Et pourtant, ayant vécu à l’étranger ces 12 dernières années (en Italie, en Allemagne, au Royaume-Uni et aux Pays-Bas), je suis rarement identifié comme un Suisse ou questionné sur mon identité helvétique. Quand on me demande d’où je viens, je réponds systématiquement «de Suisse», mais en voyant la surprise des gens, je me sens toujours obligé d’expliquer que mes parents sont originaires du Portugal et que c’est de là que viennent mon nom de famille, mes cheveux foncés et mon teint. Et ensuite, l’aspect suisse disparaît souvent de la conversation. On me questionne sur Cristiano Ronaldo ou sur les meilleurs endroits pour passer ses vacances en Algarve. Je suis aussi très attaché au Portugal, où se trouve la plupart de ma famille, mais je n’y ai jamais vraiment vécu. Je suis toujours étonné de voir à quel point mon nom et mon apparence semblent tellement plus importants pour les gens que je rencontre que l’endroit où j’ai passé la majeure partie de ma vie.

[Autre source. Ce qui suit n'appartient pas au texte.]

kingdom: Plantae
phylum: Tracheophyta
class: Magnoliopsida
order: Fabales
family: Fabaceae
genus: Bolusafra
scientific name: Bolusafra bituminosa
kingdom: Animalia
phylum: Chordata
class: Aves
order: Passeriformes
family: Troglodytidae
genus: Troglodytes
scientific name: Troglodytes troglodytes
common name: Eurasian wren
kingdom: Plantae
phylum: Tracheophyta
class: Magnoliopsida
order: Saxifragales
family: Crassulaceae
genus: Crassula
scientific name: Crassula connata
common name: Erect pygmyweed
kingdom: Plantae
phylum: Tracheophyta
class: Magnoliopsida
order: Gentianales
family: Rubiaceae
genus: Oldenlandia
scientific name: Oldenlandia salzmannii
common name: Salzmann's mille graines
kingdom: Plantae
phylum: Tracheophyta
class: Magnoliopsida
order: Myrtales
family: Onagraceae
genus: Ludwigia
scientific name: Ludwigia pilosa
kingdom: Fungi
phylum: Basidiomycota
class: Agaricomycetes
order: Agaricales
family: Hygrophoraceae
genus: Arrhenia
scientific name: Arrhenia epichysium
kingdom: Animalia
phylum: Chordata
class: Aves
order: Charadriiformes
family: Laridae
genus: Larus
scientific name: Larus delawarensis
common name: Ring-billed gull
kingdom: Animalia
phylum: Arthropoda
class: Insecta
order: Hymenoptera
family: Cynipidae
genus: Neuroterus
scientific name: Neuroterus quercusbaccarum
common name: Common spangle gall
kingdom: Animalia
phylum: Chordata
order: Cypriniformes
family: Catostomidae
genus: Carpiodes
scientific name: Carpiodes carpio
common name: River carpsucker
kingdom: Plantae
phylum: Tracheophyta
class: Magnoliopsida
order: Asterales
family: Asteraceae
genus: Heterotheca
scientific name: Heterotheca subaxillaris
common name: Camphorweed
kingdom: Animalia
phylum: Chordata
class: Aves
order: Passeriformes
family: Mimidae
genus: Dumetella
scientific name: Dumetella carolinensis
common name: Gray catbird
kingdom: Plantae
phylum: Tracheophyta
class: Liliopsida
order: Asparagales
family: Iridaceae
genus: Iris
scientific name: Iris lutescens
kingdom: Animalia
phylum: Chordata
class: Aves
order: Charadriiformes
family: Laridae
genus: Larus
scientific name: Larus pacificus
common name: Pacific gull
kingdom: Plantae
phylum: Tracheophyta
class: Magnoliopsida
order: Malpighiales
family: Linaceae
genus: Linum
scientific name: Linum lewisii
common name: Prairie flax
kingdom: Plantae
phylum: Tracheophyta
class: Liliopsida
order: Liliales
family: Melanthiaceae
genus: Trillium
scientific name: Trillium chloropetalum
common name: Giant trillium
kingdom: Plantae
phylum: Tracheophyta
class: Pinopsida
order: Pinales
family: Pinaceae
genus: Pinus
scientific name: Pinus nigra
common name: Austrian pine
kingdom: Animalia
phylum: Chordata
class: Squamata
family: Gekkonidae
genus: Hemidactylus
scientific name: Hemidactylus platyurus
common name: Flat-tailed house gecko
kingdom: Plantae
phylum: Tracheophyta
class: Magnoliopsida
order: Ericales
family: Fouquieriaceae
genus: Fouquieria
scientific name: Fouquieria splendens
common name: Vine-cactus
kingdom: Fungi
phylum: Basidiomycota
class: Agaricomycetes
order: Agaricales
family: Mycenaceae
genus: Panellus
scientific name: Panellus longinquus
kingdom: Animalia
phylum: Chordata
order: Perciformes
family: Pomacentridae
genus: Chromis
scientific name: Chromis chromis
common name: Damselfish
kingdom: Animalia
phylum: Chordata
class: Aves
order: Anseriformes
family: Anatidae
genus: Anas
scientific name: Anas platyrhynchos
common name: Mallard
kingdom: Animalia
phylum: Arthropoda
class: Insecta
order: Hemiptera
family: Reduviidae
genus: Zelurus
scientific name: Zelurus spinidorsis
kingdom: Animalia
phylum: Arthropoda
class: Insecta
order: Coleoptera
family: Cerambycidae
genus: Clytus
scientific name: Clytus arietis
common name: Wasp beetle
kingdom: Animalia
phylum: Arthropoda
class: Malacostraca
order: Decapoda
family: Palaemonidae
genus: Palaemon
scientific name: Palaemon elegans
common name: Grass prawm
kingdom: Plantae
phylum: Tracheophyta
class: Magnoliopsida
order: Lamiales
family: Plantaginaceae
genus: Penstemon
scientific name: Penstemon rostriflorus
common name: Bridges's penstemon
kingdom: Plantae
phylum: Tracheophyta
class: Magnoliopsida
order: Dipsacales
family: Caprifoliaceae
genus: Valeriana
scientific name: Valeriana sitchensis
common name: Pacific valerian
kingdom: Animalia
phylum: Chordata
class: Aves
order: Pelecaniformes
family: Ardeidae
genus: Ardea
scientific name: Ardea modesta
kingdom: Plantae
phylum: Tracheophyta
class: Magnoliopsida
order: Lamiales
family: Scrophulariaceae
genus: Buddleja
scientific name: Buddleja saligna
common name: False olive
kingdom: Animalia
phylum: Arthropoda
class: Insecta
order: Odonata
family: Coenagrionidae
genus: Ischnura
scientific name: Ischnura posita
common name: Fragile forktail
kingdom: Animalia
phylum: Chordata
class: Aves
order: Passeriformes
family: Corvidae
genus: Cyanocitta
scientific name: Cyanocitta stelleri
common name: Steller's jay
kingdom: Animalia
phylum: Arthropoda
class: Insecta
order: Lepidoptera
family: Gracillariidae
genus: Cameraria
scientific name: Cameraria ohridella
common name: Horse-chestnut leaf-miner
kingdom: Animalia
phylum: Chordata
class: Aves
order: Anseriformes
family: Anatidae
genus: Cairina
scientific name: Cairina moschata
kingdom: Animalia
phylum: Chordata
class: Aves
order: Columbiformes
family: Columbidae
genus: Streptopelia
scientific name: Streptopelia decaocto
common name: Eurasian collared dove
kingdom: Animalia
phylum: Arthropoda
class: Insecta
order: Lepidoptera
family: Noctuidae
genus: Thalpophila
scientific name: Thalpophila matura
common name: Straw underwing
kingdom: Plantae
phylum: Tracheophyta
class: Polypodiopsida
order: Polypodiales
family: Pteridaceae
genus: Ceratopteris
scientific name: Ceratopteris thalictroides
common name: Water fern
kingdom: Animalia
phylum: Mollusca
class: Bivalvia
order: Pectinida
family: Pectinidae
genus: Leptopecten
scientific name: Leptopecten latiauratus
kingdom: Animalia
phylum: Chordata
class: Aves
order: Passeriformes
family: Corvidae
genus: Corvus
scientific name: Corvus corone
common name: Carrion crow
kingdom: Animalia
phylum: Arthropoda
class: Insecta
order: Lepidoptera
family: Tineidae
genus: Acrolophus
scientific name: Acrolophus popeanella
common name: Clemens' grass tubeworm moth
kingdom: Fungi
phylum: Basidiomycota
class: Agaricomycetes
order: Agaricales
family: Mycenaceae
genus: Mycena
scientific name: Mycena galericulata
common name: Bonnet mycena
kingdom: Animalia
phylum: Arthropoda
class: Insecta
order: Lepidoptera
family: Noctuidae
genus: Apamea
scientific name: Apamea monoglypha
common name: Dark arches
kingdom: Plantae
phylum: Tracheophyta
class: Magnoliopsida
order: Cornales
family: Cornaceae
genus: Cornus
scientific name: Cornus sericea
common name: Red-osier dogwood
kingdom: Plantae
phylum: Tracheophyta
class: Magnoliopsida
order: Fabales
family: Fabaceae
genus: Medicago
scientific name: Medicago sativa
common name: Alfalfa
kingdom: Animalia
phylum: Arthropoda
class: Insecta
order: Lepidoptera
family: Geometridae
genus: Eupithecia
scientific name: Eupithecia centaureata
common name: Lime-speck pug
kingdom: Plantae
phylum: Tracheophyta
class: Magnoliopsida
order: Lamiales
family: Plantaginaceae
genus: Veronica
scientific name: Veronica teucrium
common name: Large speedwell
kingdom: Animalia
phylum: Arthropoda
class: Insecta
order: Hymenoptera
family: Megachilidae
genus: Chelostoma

Quand je vivais en Italie, un Français avec qui je parlais régulièrement dans le bus depuis six mois m’a demandé un jour où j’avais appris le français pour le parler aussi bien. Je ne sais toujours pas s’il ignorait qu’il y a en Suisse des gens qui ont le français pour langue maternelle, ou s’il ne pouvait pas s’imaginer que quelqu’un avec un nom comme le mien et mon accent puisse le parler depuis toujours. À Londres, j’ai donné une fois une longue interview à un grand journal économique d’audience internationale sur les élections en Suisse et mon nom n’a même pas été mentionné dans l’article. Bizarrement, les noms d’autres «experts», qui sonnaient plus suisses, sont eux apparus. Je suppose qu’une citation d’un Müller ou d’un Lüthi basé dans une université suisse faisait plus autorité que celles d’un Afonso du King’s College de Londres, où je travaillais alors.

C’est assez frustrant, parce que d’une certaine manière, j’ai travaillé beaucoup plus dur pour être suisse que pas mal de mes compatriotes. Je suis passé par la procédure de naturalisation et avant cela, j’ai été le premier conseiller communal étranger élu dans ma ville. J’ai appris les langues, l’histoire et la politique suisses mais quelque part, rien de tout cela ne me fera jamais «ressembler» à un Suisse, parce que les gens semblent avoir des compartiments rigides dans leurs têtes, dans lesquelles une personne doit entrer: un Suisse doit ressembler à ceci, un Suédois à cela. Ils associent un nom ou une couleur de peau à un stéréotype national particulier. Le problème, c’est que de nos jours, le nom ou l’apparence d’une personne ne dit pas grand-chose de ce qu’elle est.

Alexandre Afonso est professeur associé en politiques publiques à l’Université de Leiden, aux Pays-Bas.